Paz empezó su meditación crítica, en El laberinto de la soledad, hablándonos del pachuco y su extraño deambular entre dos culturas, la mexicana y la norteamericana, y yo me preguntaba cuando leí el libro por primera vez por qué había el autor introducido este tema, que me parecía marginal y casi insignificante. Ahora, sin embargo, cincuenta años más tarde, creo encontrar la respuesta: el pensamiento de Paz se despierta y organiza en torno a un tema concreto, un tema irritante, como una piedra en el zapato que nos duele al caminar, o como la arenilla que irrita al ostión hasta que la convierte en perla. Este pensamiento se expande en esferas concéntricas, va de lo particular a lo general, de la tensión fronteriza en los pachucos a las tensiones trágicas en la historia de México, y desemboca en los inmensos y aparentemente insolubles problemas de la civilización moderna.

Y por segunda vez Paz nos dice que la imaginación crítica es la única que quizá podrá permitirnos escapar al laberinto, no sólo de México, sino de la civilización moderna. Una vez más su respuesta final se tiñe de surrealismo utópico:
En nuestra época la imaginación es crítica. Cierto, la crítica no es el sueño pero ella nos enseña a soñar y a distinguir entre los espectros de las pesadillas y las verdaderas visiones. La crítica es el aprendizaje de la imaginación en su segunda vuelta, la imaginación curada de fantasía y decidida a afrontar la realidad del mundo. La crítica nos dice que debemos aprender a disolver los ídolos: aprender a disolverlos dentro de nosotros mismos. Tenemos que aprender a ser aire, sueño en libertad [155].

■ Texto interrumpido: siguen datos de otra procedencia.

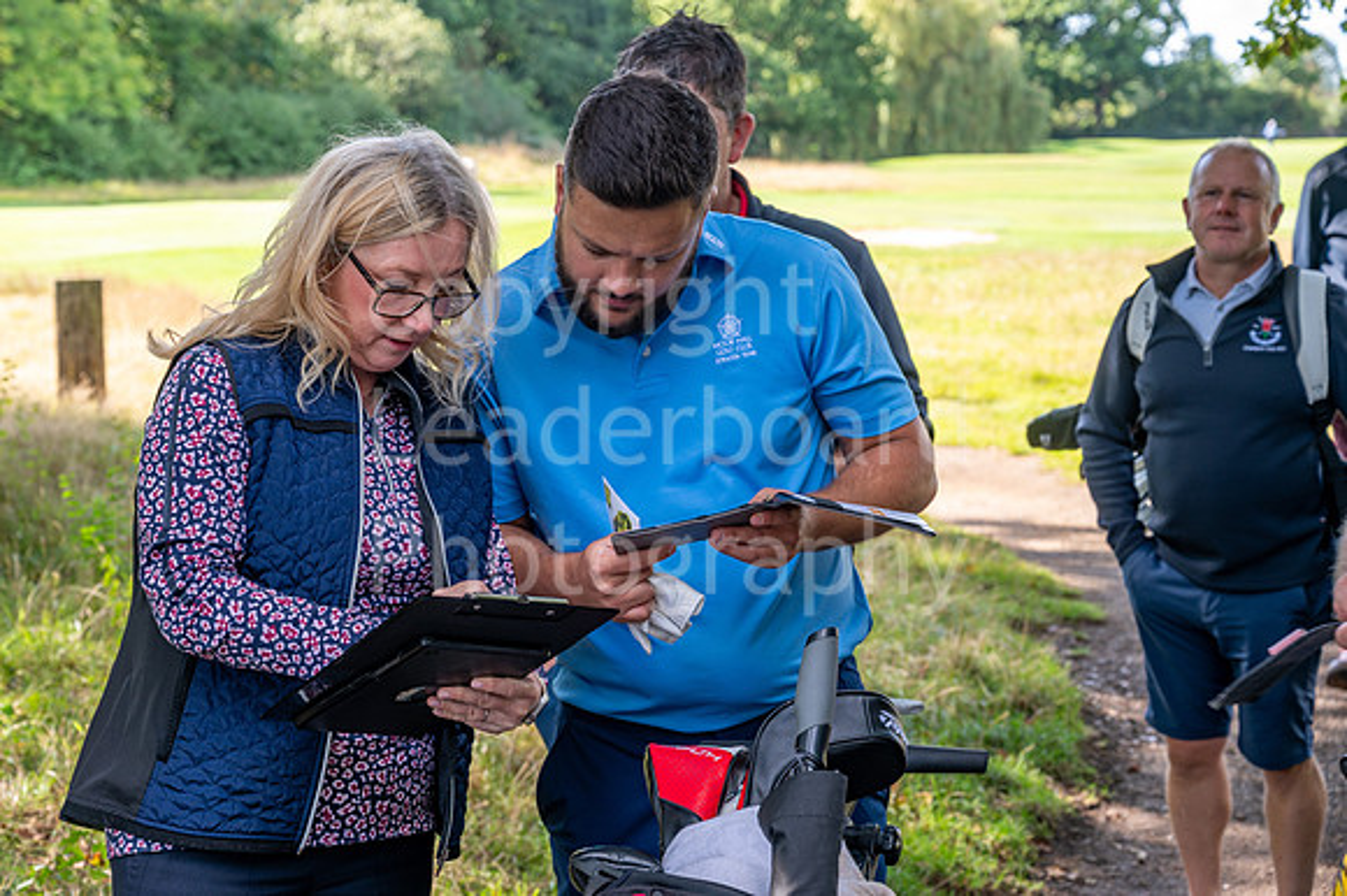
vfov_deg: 18.2
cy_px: 417
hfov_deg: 27.0
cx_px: 627
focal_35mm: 75
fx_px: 2799
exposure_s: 1/60
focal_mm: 70
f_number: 6.3
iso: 100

Una vez más, el mensaje es ambiguo, pero si analizamos las palabras clave veremos que más o menos la mitad aluden al mundo de la razón, pertenecen a ese mundo. Así: “crítica”, “aprendizaje”, “la realidad del mundo”, aluden a una actitud racional, mientras que “soñar”, “espectros”, “pesadillas”, incluso “visiones”, y las palabras finales, “aire, sueño en libertad”, que Paz nos propone como meta de nuestros esfuerzos, pertenecen al mundo irracional.

En una orilla lejana, en la otra orilla, donde pactan los contrarios, la razón y la imaginación creadora, el pensamiento razonador y las visiones irracionales, pueden crear una síntesis salvadora. No es una promesa lo que Paz nos ofrece, sino más bien una posibilidad, difícil, casi imposible, y sin embargo necesaria: “tenemos que…” significa que nuestro deber es buscar la llave de la puerta cerrada, la salida del laberinto en que un oscuro minotauro nos espera, implacable. Paz seguirá buscando a lo largo de su vida esa llave, esa salida del laberinto. Encontraremos pistas, huellas, indicios de esa búsqueda en el resto de su obra. Yo creo haber encontrado algunos rastros de la llave, algún esquema de la salida del laberinto, en otro libro de Paz, La llama doble. Sin prisa, pero con urgencia, Paz a lo largo de su obra nos invita a cada uno a buscar la salida, nos invita a que aprendamos a ser aire, sueño en libertad. La tarea, lo vemos de inmediato, es difícil, casi imposible, casi como aprender a volar sin alas y sin avión. Pero es tarea necesaria. El minotauro, paciente, implacable, sigue esperándonos en el laberinto.



* Todas las referencias a El laberinto de la soledad corresponden a la edición del Fondo de Cultura Económica, 1959. (N. E.)